Not the end of the world. Just type normal
and hit ENTER.
VM Console shows "grub rescue>"
GRUB 2 was unable to find the grub folder or its contents are missing/corrupted. The grub folder contains the GRUB 2 menu, modules and stored environmental data. This should not happen very often. Simply reboot the VM from https://cloud.ibm.com.
RHCOS Ignition stalls with "version mismatch"
The version of RHCOS you are booting up with on cluster nodes cannot handle what the OCP build/version is serving as config for cluster nodes. Make sure they match at least the major and minor versions (eg. 4.5) in your var.tfvars
file.
Error about auth key/token
Error: Error occured while fetching the auth key for power iaas: "Post https://iam.cloud.ibm.com/identity/token: dial tcp: lookup iam.cloud.ibm.com on 192.168.2.1:53: read udp 192.168.2.25:49597->192.168.2.1:53: i/o timeout"
You may occasionally get this error upon terraform apply
runs. One thing you can try is to regenerate IBM Cloud API key and rerun with it. See: https://cloud.ibm.com/docs/account?topic=account-userapikey
Image Registry not coming up
Toward the end of deploying a cluster or even after your terraform apply
appears to complete happily, you might find your image-registry
operator not AVAILABLE. Digging in, if you find the registry-pvc
PersistentVolumeClaim stuck in Pending state, while nfs-client-provisioner
pod appears to be Running fine, it may be the case where the backing NFS share is read-only, and thus PVCs can't be fulfilled. Check the directory ownership and permission of /export
on your bastion node. It has to be owned by "nobody" and world writeable. Use below commands as necessary;
# chown nobody:nobody /export
# chmod 777 /export
# exportfs -r
Note: allow a few minutes to sort all things out after these commands.

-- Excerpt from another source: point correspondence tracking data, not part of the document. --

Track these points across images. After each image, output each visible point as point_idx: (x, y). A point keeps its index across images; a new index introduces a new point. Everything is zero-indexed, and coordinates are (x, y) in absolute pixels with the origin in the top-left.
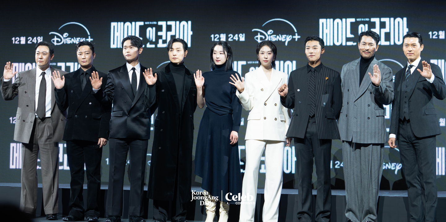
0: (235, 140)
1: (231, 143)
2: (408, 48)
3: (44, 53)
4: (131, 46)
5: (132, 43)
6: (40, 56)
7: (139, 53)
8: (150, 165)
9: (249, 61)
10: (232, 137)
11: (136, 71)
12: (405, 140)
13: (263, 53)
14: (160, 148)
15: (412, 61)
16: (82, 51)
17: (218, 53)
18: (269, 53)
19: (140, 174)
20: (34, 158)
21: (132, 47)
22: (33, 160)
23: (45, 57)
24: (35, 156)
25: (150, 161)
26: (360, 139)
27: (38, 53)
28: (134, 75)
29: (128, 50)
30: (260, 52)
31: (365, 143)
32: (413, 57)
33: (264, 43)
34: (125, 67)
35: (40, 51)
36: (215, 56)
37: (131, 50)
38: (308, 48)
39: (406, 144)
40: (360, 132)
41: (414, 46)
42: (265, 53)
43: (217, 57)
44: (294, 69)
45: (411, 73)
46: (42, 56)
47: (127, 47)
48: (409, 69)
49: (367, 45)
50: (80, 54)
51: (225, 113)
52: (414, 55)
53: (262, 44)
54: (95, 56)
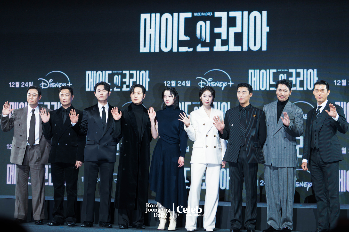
0: (182, 164)
1: (179, 166)
2: (318, 93)
3: (34, 95)
4: (104, 90)
5: (104, 88)
6: (31, 97)
7: (109, 95)
8: (116, 182)
9: (193, 102)
10: (180, 161)
11: (105, 109)
12: (315, 165)
13: (205, 96)
14: (124, 169)
15: (321, 102)
16: (63, 93)
17: (167, 97)
19: (108, 189)
20: (26, 176)
22: (25, 178)
23: (35, 98)
24: (27, 175)
26: (278, 164)
27: (29, 94)
28: (104, 112)
29: (101, 92)
30: (202, 96)
32: (321, 100)
33: (206, 89)
34: (97, 106)
35: (31, 93)
36: (165, 99)
38: (239, 93)
39: (315, 167)
40: (278, 158)
41: (323, 91)
42: (206, 96)
43: (167, 100)
44: (229, 108)
47: (100, 90)
48: (319, 109)
49: (282, 91)
50: (62, 96)
51: (174, 142)
52: (323, 98)
53: (204, 89)
54: (73, 97)
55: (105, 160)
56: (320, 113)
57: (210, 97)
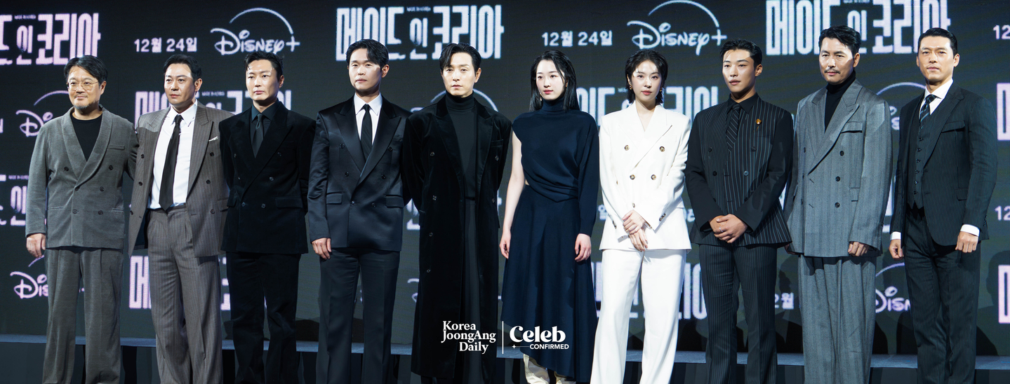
0: (586, 252)
1: (577, 258)
2: (930, 56)
3: (181, 78)
4: (366, 61)
5: (369, 56)
6: (173, 86)
7: (382, 75)
9: (620, 87)
10: (580, 246)
11: (371, 112)
12: (917, 249)
13: (641, 76)
14: (429, 271)
15: (934, 83)
16: (256, 71)
17: (546, 77)
18: (654, 75)
20: (171, 287)
21: (369, 63)
22: (170, 291)
23: (183, 87)
24: (172, 284)
25: (416, 294)
26: (820, 249)
27: (170, 78)
28: (367, 119)
29: (361, 69)
30: (635, 74)
31: (830, 256)
32: (937, 76)
33: (643, 56)
34: (350, 104)
35: (172, 75)
36: (540, 83)
37: (367, 69)
38: (728, 66)
39: (918, 255)
40: (821, 234)
41: (941, 53)
42: (645, 75)
43: (546, 85)
45: (931, 112)
46: (176, 85)
47: (359, 64)
48: (928, 102)
49: (831, 56)
50: (251, 77)
51: (567, 197)
52: (941, 71)
53: (639, 57)
54: (282, 82)
55: (371, 246)
56: (931, 113)
57: (654, 77)
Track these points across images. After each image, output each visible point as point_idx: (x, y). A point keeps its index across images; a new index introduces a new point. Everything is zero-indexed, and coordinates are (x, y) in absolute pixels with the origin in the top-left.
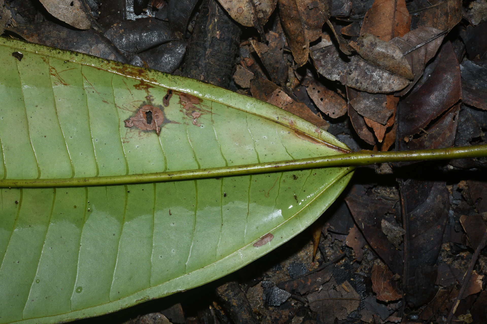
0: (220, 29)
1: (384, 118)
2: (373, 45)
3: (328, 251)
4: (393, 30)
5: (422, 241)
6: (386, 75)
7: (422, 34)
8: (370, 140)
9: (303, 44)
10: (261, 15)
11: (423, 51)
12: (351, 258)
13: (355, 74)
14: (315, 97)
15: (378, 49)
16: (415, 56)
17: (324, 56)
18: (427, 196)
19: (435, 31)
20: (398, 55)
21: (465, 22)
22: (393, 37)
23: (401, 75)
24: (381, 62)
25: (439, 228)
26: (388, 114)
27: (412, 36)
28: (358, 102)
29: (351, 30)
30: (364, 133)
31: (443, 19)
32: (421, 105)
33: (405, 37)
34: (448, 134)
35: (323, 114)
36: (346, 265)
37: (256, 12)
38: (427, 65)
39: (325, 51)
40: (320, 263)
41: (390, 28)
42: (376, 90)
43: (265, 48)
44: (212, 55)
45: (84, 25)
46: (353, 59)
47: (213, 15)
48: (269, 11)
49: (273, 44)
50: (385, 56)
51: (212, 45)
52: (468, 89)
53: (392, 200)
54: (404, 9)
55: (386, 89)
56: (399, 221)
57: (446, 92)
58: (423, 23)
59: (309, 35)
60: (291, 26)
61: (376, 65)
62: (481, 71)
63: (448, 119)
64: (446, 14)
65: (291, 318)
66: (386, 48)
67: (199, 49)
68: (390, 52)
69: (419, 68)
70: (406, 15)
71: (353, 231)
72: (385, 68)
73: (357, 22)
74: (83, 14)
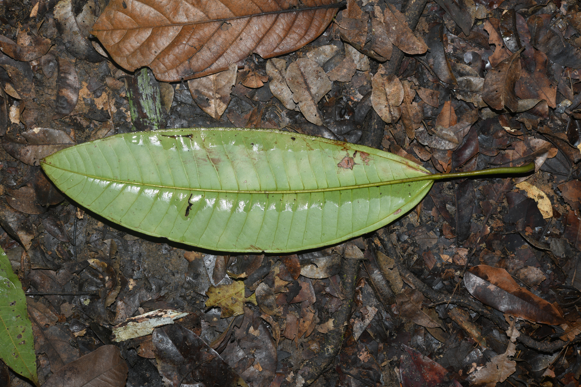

Problems on a Running Cluster
Need to add more CPU/Memory to Node
Go to https://cloud.ibm.com, then to your PowerVS service instance, find your VM that backs the cluster Node (eg. myocp-worker-0), click to open up the details page, then "Edit details," update the CPU/Memory with new values, and Save. You should get "Edit successful" message, and your OCP cluster should recognize the change and start showing in Compute section of Web Console. If something fails along the way, try "OS Shutdown" action, edit CPU/Memory as necessary while in "Shutoff" state, and restart the VM.